Des incidents à Marseille, Paris et Lyon après la qualification de l'Algérie pour la finale de la CAN

Des supporters algériens célèbrent la qualification de leur équipe, le 14 juillet 2019, à Marseille (Bouches-du-Rhône).
Des supporters algériens célèbrent la qualification de leur équipe, le 14 juillet 2019, à Marseille (Bouches-du-Rhône). (BORIS HORVAT / AFP)

L'explosion de joie des fans de l'équipe d'Algérie a progressivement laissé place dans la nuit à des tensions et des dégradations dans plusieurs grandes villes de France.

Des milliers de supporters de l'équipe de football d'Algérie ont explosé de joie un peu partout en France après la qualification pour la finale de la Coupe d'Afrique des nations (CAN) de leurs favoris, dimanche 15 juillet au soir. Une première pour les "Fennecs" depuis 1990. Les scènes de liesse ont ensuite laissé place dans la nuit à des tensions et des incidents à Marseille, Paris et Lyon.

Sur la Canebière, à Marseille, où les fans algériens ont suivi le match sur des télévisions sorties par les bars du quartier sur les trottoirs, le deuxième but algérien a déclenché une euphorie. Pétards et fumigènes ont accompagné les milliers de personnes souhaitant se rendre vers le Vieux-Port, où le feu d'artifice du 14-Juillet venait à peine de s'achever. Comme prévu, les forces de l'ordre leur ont alors interdit l'accès au Vieux-Port. Plusieurs personnes ont été interpellées après avoir allumé des feux et jeté des projectiles.

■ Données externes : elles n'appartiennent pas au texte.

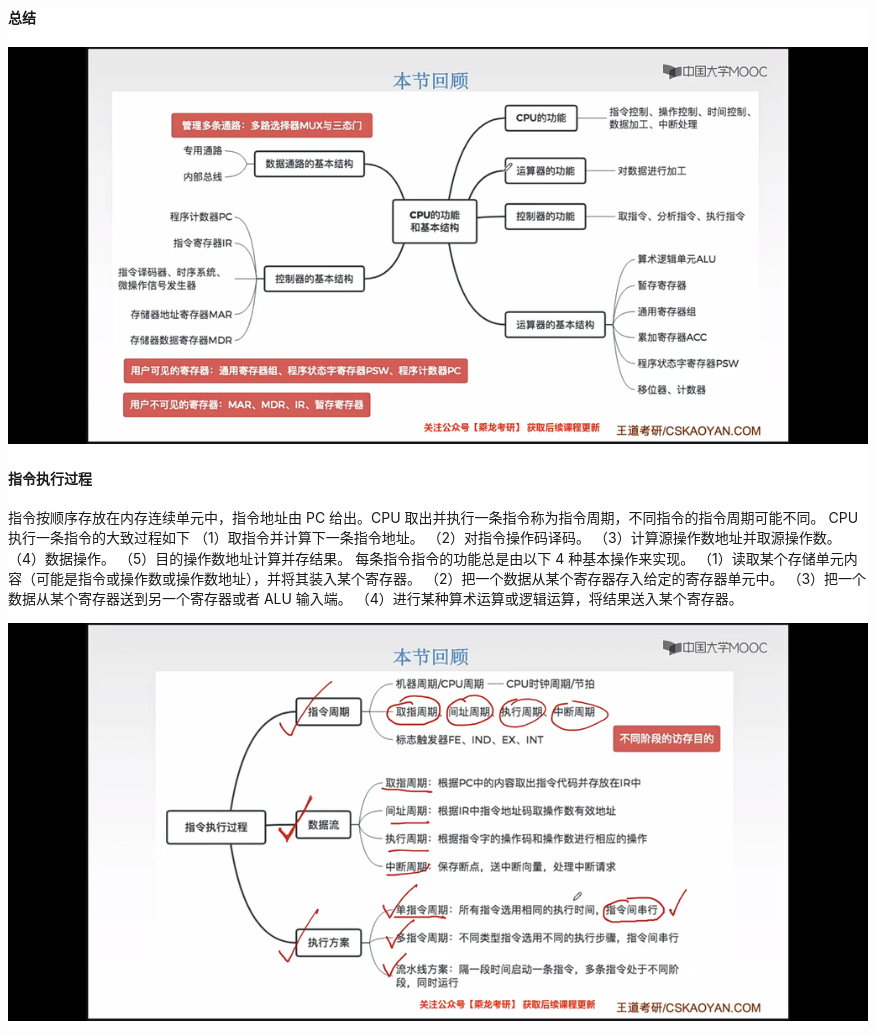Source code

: #### 总结

![1694687715195](image/ComputerOrganization/1694687715195.png)

#### 指令执行过程

指令按顺序存放在内存连续单元中，指令地址由 PC 给出。CPU 取出并执行一条指令称为指令周期，不同指令的指令周期可能不同。
CPU 执行一条指令的大致过程如下
（1）取指令并计算下一条指令地址。
（2）对指令操作码译码。
（3）计算源操作数地址并取源操作数。
（4）数据操作。
（5）目的操作数地址计算并存结果。
每条指令指令的功能总是由以下 4 种基本操作来实现。
（1）读取某个存储单元内容（可能是指令或操作数或操作数地址），并将其装入某个寄存器。
（2）把一个数据从某个寄存器存入给定的寄存器单元中。
（3）把一个数据从某个寄存器送到另一个寄存器或者 ALU 输入端。
（4）进行某种算术运算或逻辑运算，将结果送入某个寄存器。

![1694689127320](image/ComputerOrganization/1694689127320.png)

Les échauffourées se sont poursuivies aux premières heures de la journée, lundi. Des dizaines de jeunes en scooters ou en motos improvisaient encore des concours de wheeling (roue arrière), des rodéos ou faisaient brûler la gomme de leurs pneus sur le haut de la Canebière. D'autres ont entrepris de démolir méthodiquement des abribus. Plusieurs feux de poubelles ont été traités par les marins-pompiers de Marseille et les forces de l'ordre ont été bombardés de projectiles, bouteilles et pierres notamment, à proximité du bâtiment du conseil régional.

Vélos et trottinettes cassés, poubelles incendiées

Sur les Champs-Elysées, à Paris, les automobilistes ont fait, là aussi, d'abord hurler leurs klaxons. Vers une heure du matin, la fête battait son plein, les milliers de supporters côtoyant des touristes, venus pour assister au feu d'artifice du 14-Juillet. Ensuite, la situation s'est quelque peu tendue. A plusieurs reprises, les forces de l'ordre, mobilisées en nombre pour parer d'éventuels incidents, ont fait usage de gaz lacrymogènes pour disperser la foule.

Les policiers ont aussi été la cible de quelques jets de pétards et de projectiles. Peu après 2 heures, les Champs-Elysées se sont peu à peu vidés. L'avenue était alors tapissée de vélos et trottinettes cassés, et de quelques poubelles incendiées. Plusieurs personnes ont été interpellées, notamment pour refus d'obtempérer, mise en danger de la vie d' autrui ou jets de projectiles.

A Lyon, les scènes de joie des supporters de l'équipe d'Algérie ont fait place à des heurts entre jeunes et forces de l'ordre et de nombreux véhicules ont été incendiés, selon la préfecture et les pompiers. Ces derniers avaient recensé peu avant 2 heures des dizaines de véhicules brûlés à Lyon-centre, ainsi que dans les villes voisines de Vaulx-en-Velin, Vénissieux, Bron ou Villeurbanne.